> [Aim of the exercise] Would you work out how many of the lines below hold "Swift" and reply with nothing but the number?

*** Records shown Section Begins ***

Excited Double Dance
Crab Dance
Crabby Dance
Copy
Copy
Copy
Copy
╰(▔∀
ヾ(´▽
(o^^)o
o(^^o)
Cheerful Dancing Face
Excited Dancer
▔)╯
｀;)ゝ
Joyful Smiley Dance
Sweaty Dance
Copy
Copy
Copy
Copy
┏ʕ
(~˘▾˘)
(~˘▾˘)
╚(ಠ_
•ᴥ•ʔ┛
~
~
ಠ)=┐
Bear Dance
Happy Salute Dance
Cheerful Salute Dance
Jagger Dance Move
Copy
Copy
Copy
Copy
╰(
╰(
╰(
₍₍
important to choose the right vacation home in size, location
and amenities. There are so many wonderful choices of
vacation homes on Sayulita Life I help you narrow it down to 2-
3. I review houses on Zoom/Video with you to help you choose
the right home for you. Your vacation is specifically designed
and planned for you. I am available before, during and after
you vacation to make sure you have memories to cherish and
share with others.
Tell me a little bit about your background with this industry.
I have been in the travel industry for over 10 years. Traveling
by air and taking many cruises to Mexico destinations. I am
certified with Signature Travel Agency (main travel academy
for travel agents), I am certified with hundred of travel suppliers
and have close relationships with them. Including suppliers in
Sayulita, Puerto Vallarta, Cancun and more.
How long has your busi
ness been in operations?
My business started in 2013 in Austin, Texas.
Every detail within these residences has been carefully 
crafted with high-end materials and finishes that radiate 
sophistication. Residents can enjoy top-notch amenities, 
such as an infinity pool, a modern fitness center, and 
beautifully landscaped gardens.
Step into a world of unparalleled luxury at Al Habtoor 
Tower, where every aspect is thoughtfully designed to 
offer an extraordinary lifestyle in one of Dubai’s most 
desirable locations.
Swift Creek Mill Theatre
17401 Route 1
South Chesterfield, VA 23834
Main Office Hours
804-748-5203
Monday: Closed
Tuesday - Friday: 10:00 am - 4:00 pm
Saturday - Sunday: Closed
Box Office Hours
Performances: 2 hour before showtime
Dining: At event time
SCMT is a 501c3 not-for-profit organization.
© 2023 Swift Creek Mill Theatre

*** Records shown Section Ends ***

> [Response to this exercise] 2